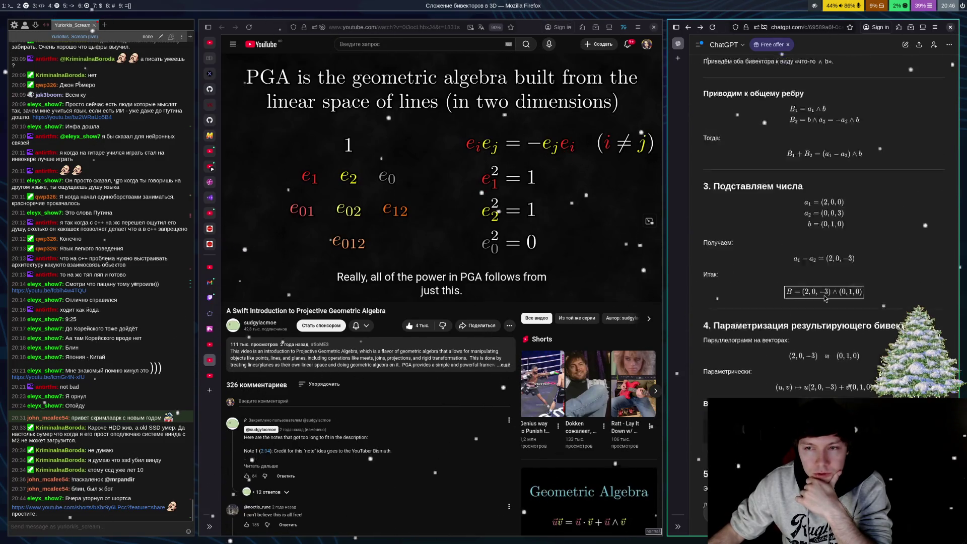
scroll(824, 299, "up", 2)
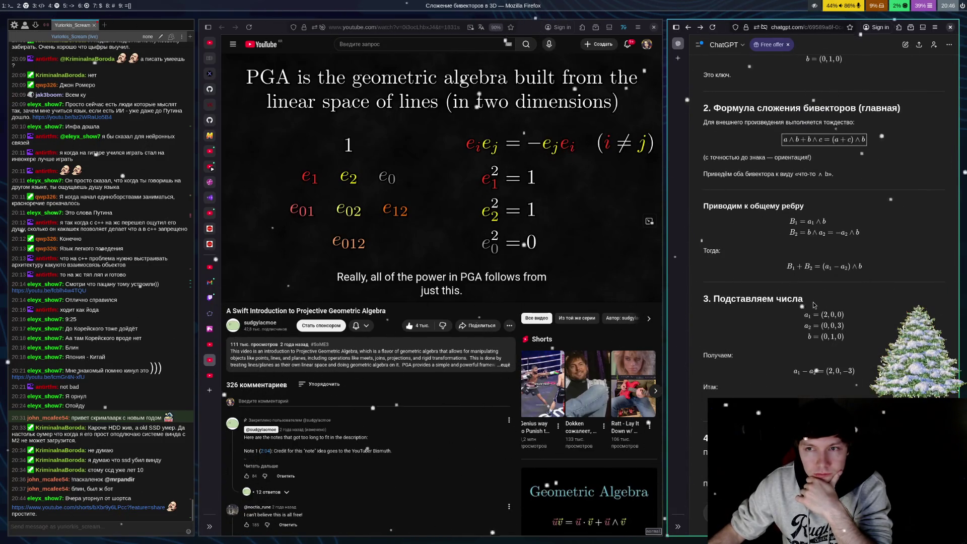
scroll(859, 284, "down", 1)
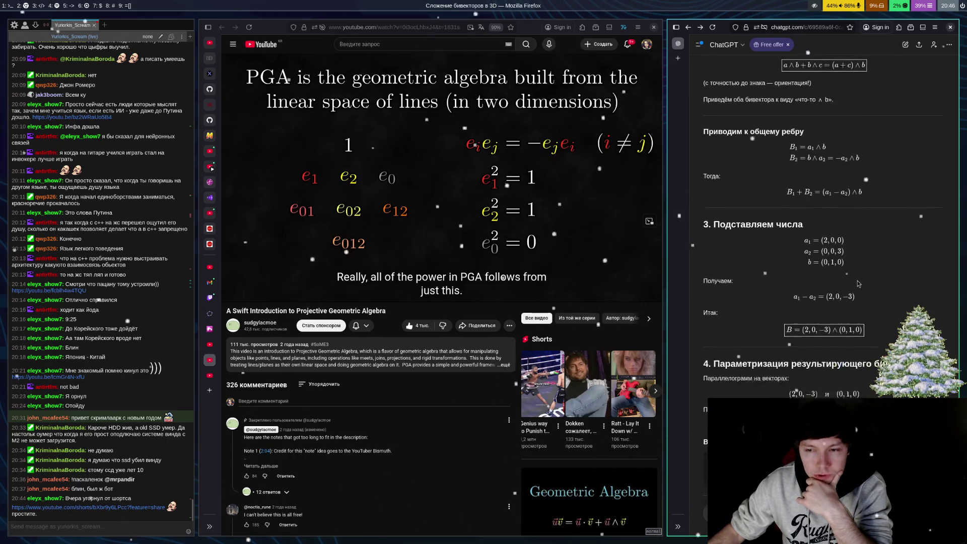
scroll(858, 284, "down", 1)
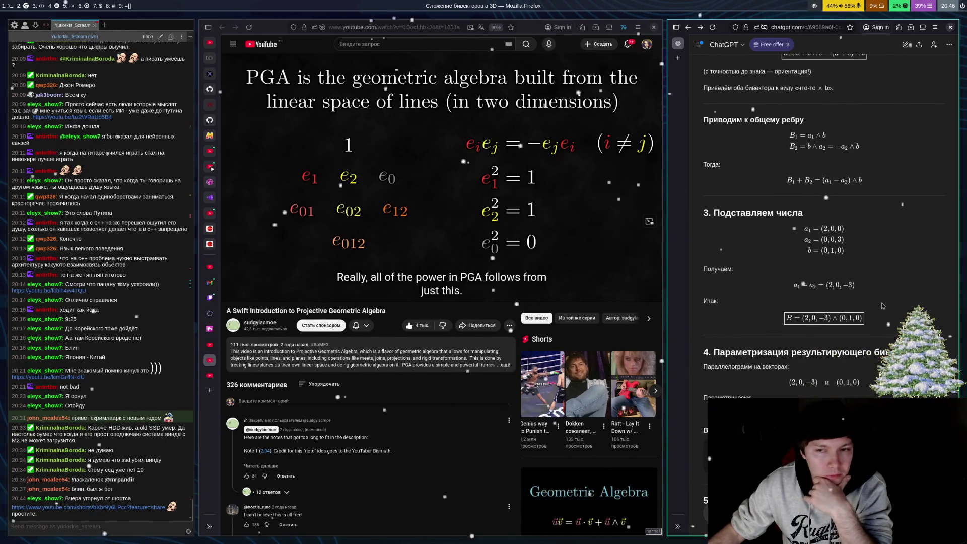
scroll(883, 306, "up", 1)
Step: In the Desmos graph, remove and retype the +3 offset in the green resultant (2u, v, −3u+3)
left_click(214, 327)
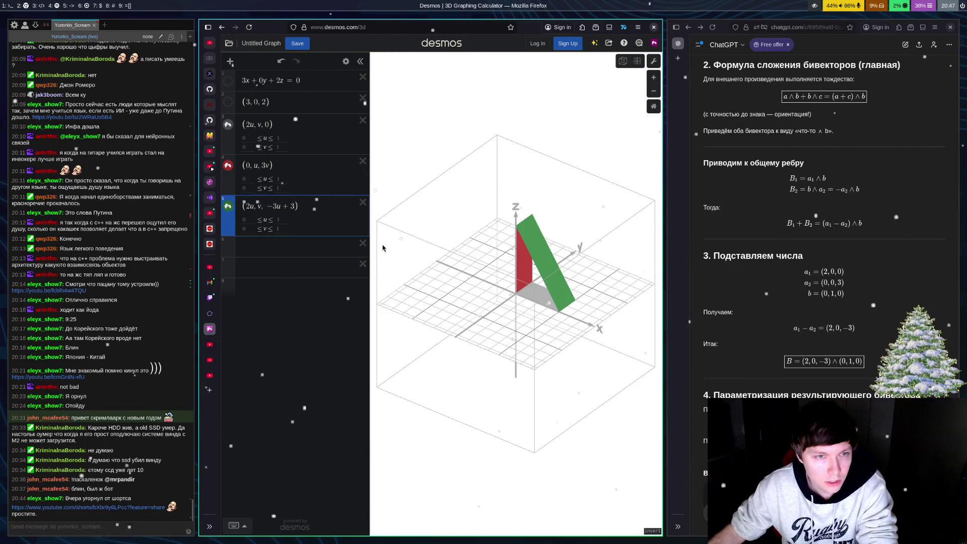
key("BackSpace")
key("BackSpace")
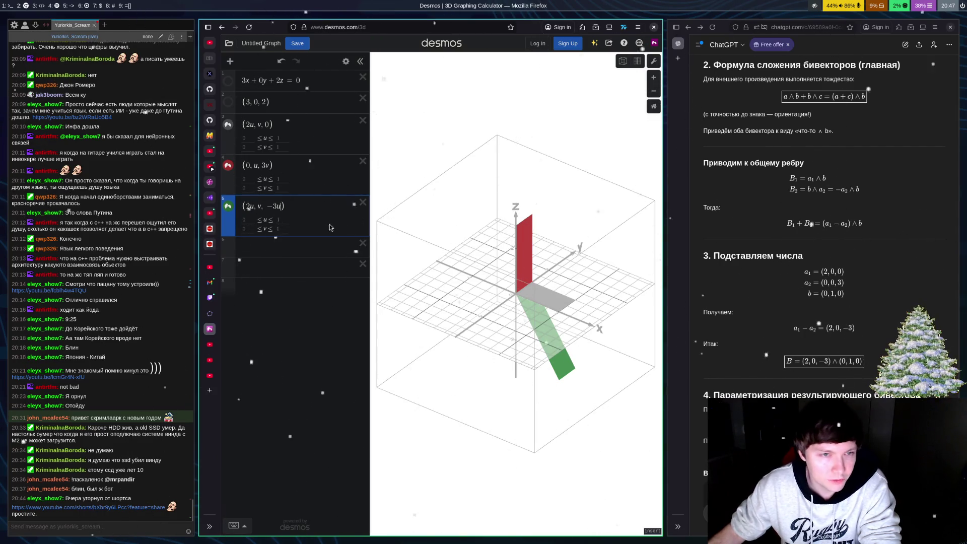
type("+3")
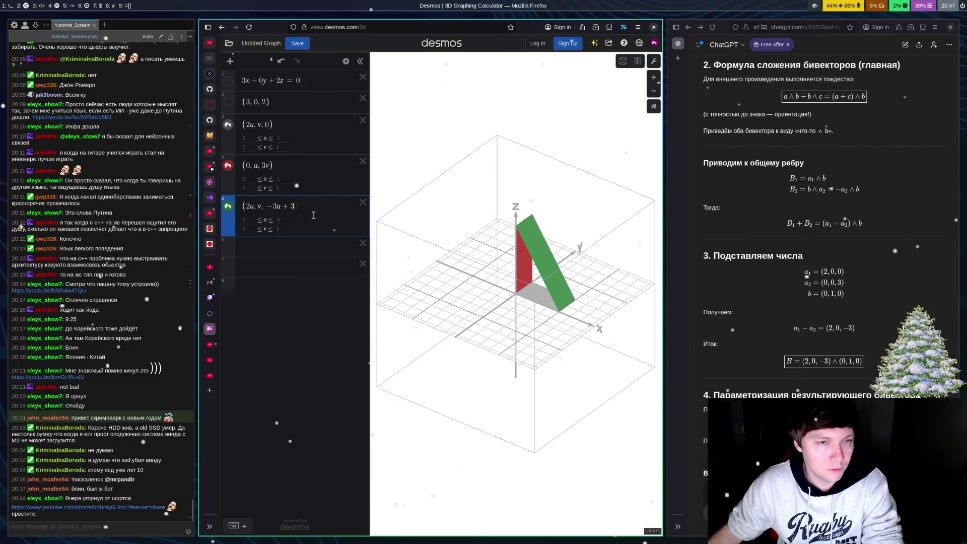
key("BackSpace")
key("BackSpace")
key("BackSpace")
key("BackSpace")
key("BackSpace")
key("BackSpace")
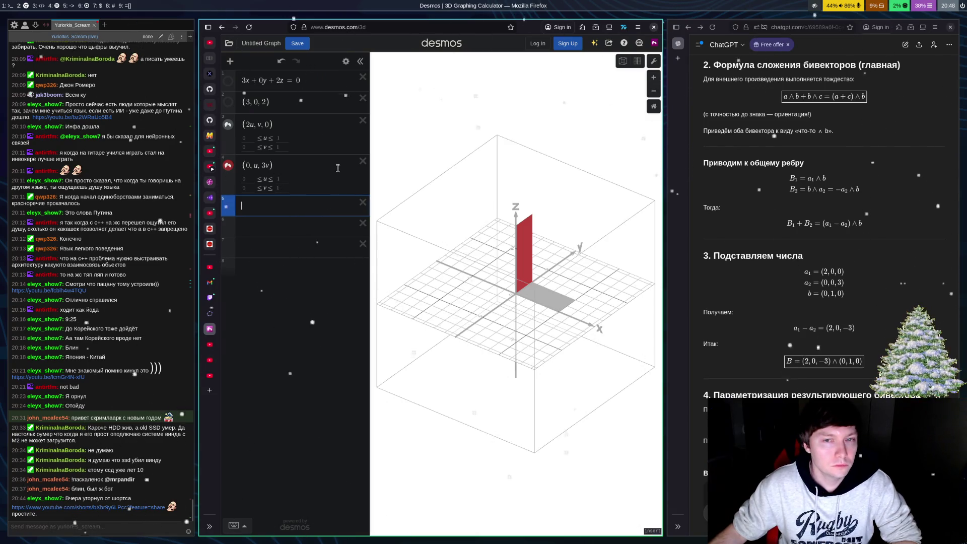
Step: Delete the plane 3x+0y+2z=0 and point (3,0,2), then restore both with Ctrl+Z
left_click(362, 98)
left_click(363, 77)
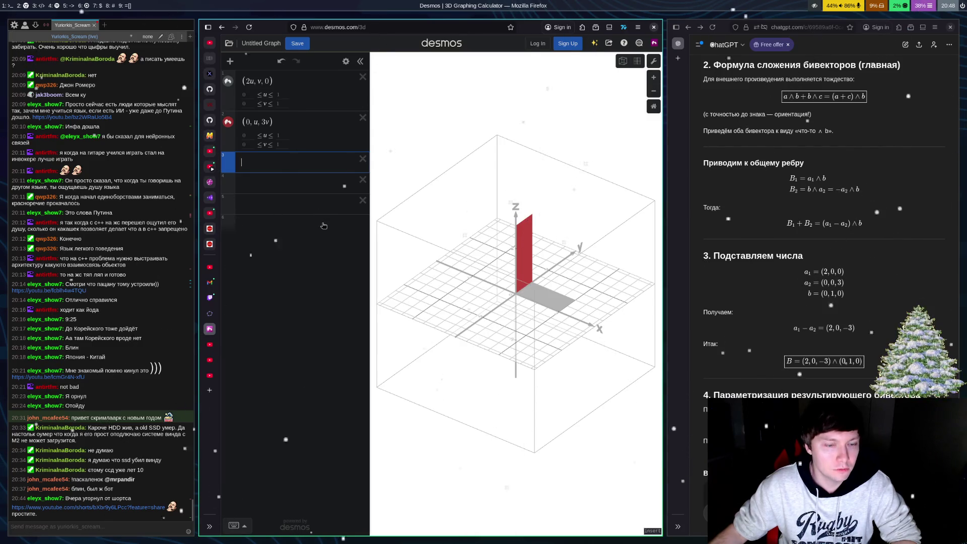
key("ctrl+z")
key("ctrl+z")
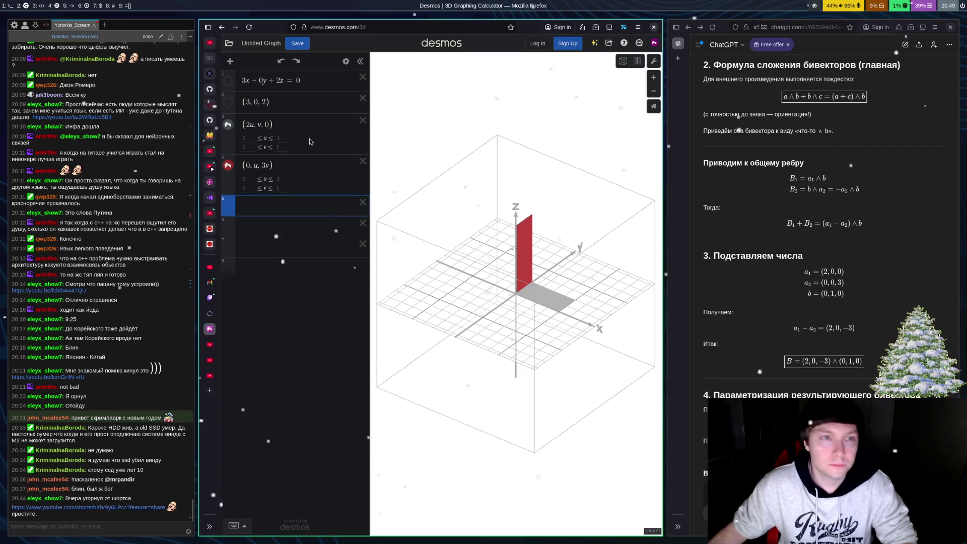
Step: Insert 4 before v in the grey parallelogram so it reads (2u, 4v, 0)
key("Escape")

ACTION ITEM:
All that is needed is a number: how many lines in the data above contain the string "down".

SOLUTION:
2